[SOURCE TEXT]:
[Start of section]

Nursery Tour #1: Weeks Berry Farm (Part 3 of 4)

By Curt Kipp — Posted August 21, 2013

Weeks Berry Farm was started back in 1888 as a small peach farm on the banks of the Willamette River. 100 years later Bradley Weeks is continuing five generations of farming. Whether grown in the field for commercial production or to sell to the home gardener, Weeks grows and sells many varieties of asparagus, blackberries, blueberries, currants, elderberries, gooseberries, grapes, herb and vegetable starts, raspberries and strawberries.

“All civilizations have known the best place for a farm is next to a river,” Bradley Weeks said, walking up to a field of currants and gooseberries. 

The downside is that these same fertile fields, nowadays, have been sold to real estate developers for suburban development. Houses built on former farmland has made Weeks lease multiple parcels of land. Weeks owns 45 acres, and farms a total of 160 on checker-boarded lots. 

We walked from parcel to parcel.

[End of section]

[WRITTEN TASK]: Reproduce the passage of the Weeks Berry Farm text that starts with "Nursery Tour #1: Weeks" and goes on through "currants and gooseberries.", copying it word for word.

[RECORDS SUPPLIED]:
[Start of section]

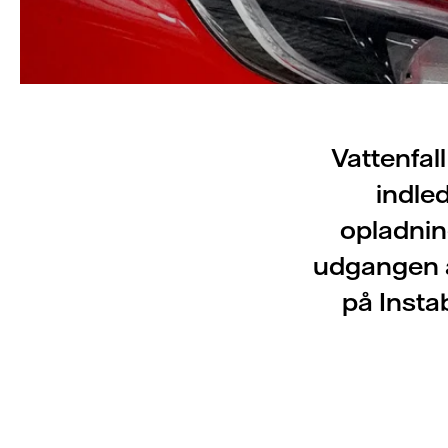
Vattenfal
indle
opladning
udgangen af
på Insta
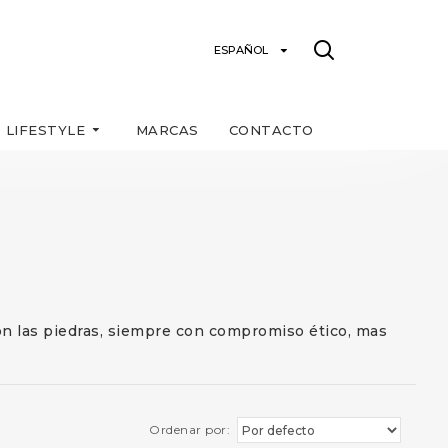
ESPAÑOL
LIFESTYLE
MARCAS
CONTACTO
con las piedras, siempre con compromiso ético, mas
Ordenar por:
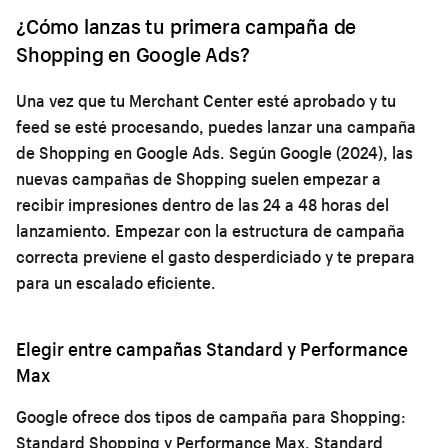
¿Cómo lanzas tu primera campaña de
Shopping en Google Ads?
Una vez que tu Merchant Center esté aprobado y tu
feed se esté procesando, puedes lanzar una campaña
de Shopping en Google Ads. Según Google (2024), las
nuevas campañas de Shopping suelen empezar a
recibir impresiones dentro de las 24 a 48 horas del
lanzamiento. Empezar con la estructura de campaña
correcta previene el gasto desperdiciado y te prepara
para un escalado eficiente.
Elegir entre campañas Standard y Performance
Max
Google ofrece dos tipos de campaña para Shopping:
Standard Shopping y Performance Max. Standard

[End of section]

[ANSWER SECTION]:
Nursery Tour #1: Weeks Berry Farm (Part 3 of 4)

By Curt Kipp — Posted August 21, 2013

Weeks Berry Farm was started back in 1888 as a small peach farm on the banks of the Willamette River. 100 years later Bradley Weeks is continuing five generations of farming. Whether grown in the field for commercial production or to sell to the home gardener, Weeks grows and sells many varieties of asparagus, blackberries, blueberries, currants, elderberries, gooseberries, grapes, herb and vegetable starts, raspberries and strawberries.

“All civilizations have known the best place for a farm is next to a river,” Bradley Weeks said, walking up to a field of currants and gooseberries.